Quando a relação deles fez água, inventou a história de que eu queria matá-la, vê se pode! Armou com os anões, engabelou o príncipe a acabou com meu casamento! Por causa dessa zinha, amarguei anos nas masmorras do reino!

- Posso pedir mais uma? Então, por favor, manda mais uma caprichada!

Você não imagina o que tive que fazer para fugir daquele lugar, nem para quem tive que dar. Um horror! Um horror! 

Fiquei algum tempo escondida, até me inscrever num desses realitys de transformação. Ah, foi ótimo, fiquei linda de novo. Fui embora daquele reino, não sei nem pra quê. Acabei me apaixonando por um lorde decadente, que tinha uma filha, a tal da Cinderela. Hum, outra que não vale o chão que pisa. Essa embirrou quando engravidei e tive as gêmeas. Meninas lindas e educadas, mas que sofriam nas mãos da minha enteada. Que inventava milhões de histórias para o pai, toda vez que ele voltava de viagem. Infelizmente, ele viajava muito e toda vez era a mesma coisa, era só chegar e pronto, ela dizia que eu a escravizava e a fazia de faxineira. Chegava ao ponto de se rasgar e sujar o rosto. Nosso casamento virou um inferno, até ele morrer e eu ter que ficar cuidando de três jovens... Estava doida para conseguir um bom casamento pras minhas filhas e ficar em paz. 

Ai teve  a história do baile. A desgraçada da Cinderela roubou todo o nosso dinheiro para comprar um vestido exclusivo e até minhas jóias entraram na dança! Minhas filhas, coitadas, foram pro baile com vestidos de segunda mão. Mas, o pior, foi o sapato. Eu tinha comprado pra mais bonita das gêmeas, um sapato lindo. Todo trabalhado em pedrarias. Lindo, lindo... Minha pequena tinha encantado o príncipe que dançara com ela a noite toda, mas Cinderela, com ciúmes, na hora de irem embora, empurrou a menina das escadarias e ela além de perder o sapato, ainda torceu o pé. Ficou uma coisa horrível, roxo e inchado. Cinderela aproveitou a confusão para roubar o sapato, mas como os guardas já estavam chegando, só conseguiu pegar um pé.

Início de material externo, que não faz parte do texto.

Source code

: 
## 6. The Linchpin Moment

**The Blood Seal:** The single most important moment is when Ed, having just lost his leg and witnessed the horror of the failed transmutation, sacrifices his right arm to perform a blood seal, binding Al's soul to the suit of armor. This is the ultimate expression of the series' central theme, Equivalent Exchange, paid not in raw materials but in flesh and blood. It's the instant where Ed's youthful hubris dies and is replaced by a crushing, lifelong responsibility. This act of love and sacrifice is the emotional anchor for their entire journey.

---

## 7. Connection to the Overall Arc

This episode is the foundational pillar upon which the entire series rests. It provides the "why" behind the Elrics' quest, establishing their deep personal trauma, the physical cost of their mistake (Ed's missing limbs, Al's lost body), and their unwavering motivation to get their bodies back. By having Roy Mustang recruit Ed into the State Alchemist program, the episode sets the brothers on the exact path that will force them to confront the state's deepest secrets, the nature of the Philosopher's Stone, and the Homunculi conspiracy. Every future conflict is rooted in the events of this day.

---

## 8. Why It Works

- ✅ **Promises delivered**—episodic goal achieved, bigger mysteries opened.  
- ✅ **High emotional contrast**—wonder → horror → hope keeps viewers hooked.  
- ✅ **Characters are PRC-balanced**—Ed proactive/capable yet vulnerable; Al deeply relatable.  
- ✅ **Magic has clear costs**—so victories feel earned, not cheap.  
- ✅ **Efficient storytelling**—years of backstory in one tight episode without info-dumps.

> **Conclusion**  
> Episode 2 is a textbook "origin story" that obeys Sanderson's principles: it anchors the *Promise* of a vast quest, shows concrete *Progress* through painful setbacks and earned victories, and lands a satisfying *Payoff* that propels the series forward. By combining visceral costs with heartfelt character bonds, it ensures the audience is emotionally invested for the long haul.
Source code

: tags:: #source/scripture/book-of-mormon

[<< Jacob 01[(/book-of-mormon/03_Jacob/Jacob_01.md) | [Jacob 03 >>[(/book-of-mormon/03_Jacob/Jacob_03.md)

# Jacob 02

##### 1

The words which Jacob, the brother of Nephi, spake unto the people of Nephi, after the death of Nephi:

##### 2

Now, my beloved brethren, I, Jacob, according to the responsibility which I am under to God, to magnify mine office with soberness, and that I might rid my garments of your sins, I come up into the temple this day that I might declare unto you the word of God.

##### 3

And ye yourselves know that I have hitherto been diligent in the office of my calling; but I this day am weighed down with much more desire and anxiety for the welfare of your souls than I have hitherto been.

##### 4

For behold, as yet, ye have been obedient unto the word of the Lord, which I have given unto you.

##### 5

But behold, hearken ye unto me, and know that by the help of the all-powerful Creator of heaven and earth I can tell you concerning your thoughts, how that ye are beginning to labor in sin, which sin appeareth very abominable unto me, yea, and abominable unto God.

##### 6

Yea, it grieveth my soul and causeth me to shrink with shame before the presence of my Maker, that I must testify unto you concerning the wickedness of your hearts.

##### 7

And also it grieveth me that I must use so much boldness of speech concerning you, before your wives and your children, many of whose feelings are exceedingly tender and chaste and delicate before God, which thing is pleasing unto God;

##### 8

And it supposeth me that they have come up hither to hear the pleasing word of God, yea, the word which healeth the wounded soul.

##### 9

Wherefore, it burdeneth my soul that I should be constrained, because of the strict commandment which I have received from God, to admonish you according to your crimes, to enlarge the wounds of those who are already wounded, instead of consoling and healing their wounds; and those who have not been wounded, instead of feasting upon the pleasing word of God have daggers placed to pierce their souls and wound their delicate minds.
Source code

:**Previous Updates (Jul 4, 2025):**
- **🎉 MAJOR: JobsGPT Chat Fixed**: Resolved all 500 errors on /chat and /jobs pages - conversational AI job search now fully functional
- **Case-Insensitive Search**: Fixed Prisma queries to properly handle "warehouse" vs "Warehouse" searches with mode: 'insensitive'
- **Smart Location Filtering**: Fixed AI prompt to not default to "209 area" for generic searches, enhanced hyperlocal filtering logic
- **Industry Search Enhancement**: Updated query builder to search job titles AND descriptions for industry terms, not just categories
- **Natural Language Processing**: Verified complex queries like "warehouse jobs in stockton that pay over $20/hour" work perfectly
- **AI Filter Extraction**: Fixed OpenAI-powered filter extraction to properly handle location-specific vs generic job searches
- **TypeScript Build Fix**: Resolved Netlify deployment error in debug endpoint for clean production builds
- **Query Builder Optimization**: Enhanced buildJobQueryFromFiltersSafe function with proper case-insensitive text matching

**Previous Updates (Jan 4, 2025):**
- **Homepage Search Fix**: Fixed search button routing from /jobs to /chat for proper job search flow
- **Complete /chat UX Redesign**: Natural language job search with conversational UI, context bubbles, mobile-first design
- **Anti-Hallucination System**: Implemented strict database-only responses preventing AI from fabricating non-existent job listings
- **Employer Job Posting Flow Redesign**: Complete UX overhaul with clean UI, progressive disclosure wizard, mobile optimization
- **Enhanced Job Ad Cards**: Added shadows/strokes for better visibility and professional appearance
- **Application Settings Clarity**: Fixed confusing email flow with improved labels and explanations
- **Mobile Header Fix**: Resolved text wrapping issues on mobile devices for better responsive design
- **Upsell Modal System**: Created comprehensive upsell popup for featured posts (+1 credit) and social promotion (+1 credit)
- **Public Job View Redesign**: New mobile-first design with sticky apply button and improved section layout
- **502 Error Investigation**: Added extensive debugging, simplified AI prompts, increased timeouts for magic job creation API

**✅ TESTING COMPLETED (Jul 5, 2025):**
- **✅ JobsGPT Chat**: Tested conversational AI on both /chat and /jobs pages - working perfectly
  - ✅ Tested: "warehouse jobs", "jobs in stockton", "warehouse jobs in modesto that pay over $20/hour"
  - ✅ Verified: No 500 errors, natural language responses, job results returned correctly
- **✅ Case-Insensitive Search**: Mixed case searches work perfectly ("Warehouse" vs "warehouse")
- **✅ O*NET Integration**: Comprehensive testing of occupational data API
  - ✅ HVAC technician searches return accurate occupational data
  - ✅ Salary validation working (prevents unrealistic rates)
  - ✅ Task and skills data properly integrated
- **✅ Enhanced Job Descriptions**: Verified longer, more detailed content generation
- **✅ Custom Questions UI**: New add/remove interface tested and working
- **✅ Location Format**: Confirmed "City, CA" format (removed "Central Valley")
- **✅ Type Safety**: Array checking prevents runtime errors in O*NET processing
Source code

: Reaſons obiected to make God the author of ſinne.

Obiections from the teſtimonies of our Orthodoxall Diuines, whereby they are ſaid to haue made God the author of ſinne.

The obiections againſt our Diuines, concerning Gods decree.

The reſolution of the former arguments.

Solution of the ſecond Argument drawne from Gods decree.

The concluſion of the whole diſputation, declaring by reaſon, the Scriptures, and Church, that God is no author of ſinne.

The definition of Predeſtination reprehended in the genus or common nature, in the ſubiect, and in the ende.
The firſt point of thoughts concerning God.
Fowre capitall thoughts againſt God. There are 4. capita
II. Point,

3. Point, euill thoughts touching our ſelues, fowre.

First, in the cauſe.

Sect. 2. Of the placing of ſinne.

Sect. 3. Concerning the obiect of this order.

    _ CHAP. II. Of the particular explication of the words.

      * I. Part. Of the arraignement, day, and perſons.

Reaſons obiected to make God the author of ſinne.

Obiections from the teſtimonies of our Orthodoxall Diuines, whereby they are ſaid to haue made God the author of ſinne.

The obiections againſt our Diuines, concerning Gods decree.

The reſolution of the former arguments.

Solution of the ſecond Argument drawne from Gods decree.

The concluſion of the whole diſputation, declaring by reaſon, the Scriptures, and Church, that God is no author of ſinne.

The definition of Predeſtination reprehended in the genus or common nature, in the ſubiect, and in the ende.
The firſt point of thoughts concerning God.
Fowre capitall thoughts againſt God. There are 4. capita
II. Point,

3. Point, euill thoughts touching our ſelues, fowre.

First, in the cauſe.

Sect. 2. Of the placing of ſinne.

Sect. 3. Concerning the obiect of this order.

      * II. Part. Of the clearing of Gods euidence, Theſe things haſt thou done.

O resto você já conhece, o príncipe foi de casa em casa, com um pé do sapato, atrás da mulher que dançara no baile. Chegando lá, claro que minha filha, com o pé roxo e inchado da torção, não poderia calçar o sapato, daí a maldita, apareceu com o outro pé, e pronto. Se casou com o príncipe e ainda expulsou eu e minhas filhas do reino...

Imagina minha situação, pobre, sem casa e com duas adolescentes a tiracolo. Uma das gêmeas mandei pra casa da vó, depois descobri que teve um incidente com um lobo no caminho e acabou se casando com um lenhador, menos mal. 

A outra foi a tal dos cabelos compridos, que te contei no inicio. Rapunzel. Humpf! Hoje ela está se casando com o tal que a “resgatou” da torre! Esqueceu completamente da mãe, a ingrata... 

- Tá, eu sei que está na hora de fechar, mas libera mais uma dose, vai! Eu pago.  Hoje fiz uma descoberta ótima, achei um castelo abandonado, parece que uma bruxa almadiçoou a menina e ela furou o dedo numa roca e ta todo mundo adormecido por lá...  Digamos que peguei algumas coisas emprestadas por lá, não muita coisa, fique claro, por que ladra eu não sou! Um anel daqui, um cordão dali, afinal de contas, um dia tem que ser o dia da madrasta.